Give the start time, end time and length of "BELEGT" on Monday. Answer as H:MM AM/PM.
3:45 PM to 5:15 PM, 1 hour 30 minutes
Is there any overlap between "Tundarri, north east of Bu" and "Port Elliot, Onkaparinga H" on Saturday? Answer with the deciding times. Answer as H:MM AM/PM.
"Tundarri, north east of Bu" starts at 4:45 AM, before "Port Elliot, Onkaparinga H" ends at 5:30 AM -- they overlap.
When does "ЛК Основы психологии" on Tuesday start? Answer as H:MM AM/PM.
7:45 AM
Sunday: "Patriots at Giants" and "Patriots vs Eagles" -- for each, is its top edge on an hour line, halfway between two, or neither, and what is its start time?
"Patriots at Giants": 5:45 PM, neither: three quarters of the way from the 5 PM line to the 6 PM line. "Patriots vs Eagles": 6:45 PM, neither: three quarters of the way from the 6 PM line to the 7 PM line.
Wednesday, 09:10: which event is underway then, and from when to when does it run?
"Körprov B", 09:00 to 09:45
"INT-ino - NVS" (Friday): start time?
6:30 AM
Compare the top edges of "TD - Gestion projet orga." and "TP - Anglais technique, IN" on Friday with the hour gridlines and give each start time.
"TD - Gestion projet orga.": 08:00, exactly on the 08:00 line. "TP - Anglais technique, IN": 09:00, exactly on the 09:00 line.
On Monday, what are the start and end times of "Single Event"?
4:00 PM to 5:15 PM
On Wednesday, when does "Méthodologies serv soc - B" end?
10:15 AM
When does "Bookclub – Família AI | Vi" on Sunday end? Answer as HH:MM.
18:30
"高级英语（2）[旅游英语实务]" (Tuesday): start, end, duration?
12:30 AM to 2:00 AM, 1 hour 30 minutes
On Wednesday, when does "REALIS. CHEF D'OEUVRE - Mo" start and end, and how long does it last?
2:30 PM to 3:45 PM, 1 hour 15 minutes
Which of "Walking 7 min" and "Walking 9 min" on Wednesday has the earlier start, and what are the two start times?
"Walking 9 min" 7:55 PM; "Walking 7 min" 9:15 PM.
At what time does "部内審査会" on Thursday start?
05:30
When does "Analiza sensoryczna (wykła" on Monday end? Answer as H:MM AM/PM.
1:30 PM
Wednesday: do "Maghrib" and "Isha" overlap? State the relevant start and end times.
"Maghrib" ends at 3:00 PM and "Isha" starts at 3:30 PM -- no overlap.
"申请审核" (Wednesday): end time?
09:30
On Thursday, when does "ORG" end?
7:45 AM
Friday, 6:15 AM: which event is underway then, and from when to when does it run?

⁂

* _题目要求_:
材料中哪些行含有字符串“Gestion”？请把这些行逐一摘出，汇集在一起。

* _完整回答_:
Compare the top edges of "TD - Gestion projet orga." and "TP - Anglais technique, IN" on Friday with the hour gridlines and give each start time.
"TD - Gestion projet orga.": 08:00, exactly on the 08:00 line. "TP - Anglais technique, IN": 09:00, exactly on the 09:00 line.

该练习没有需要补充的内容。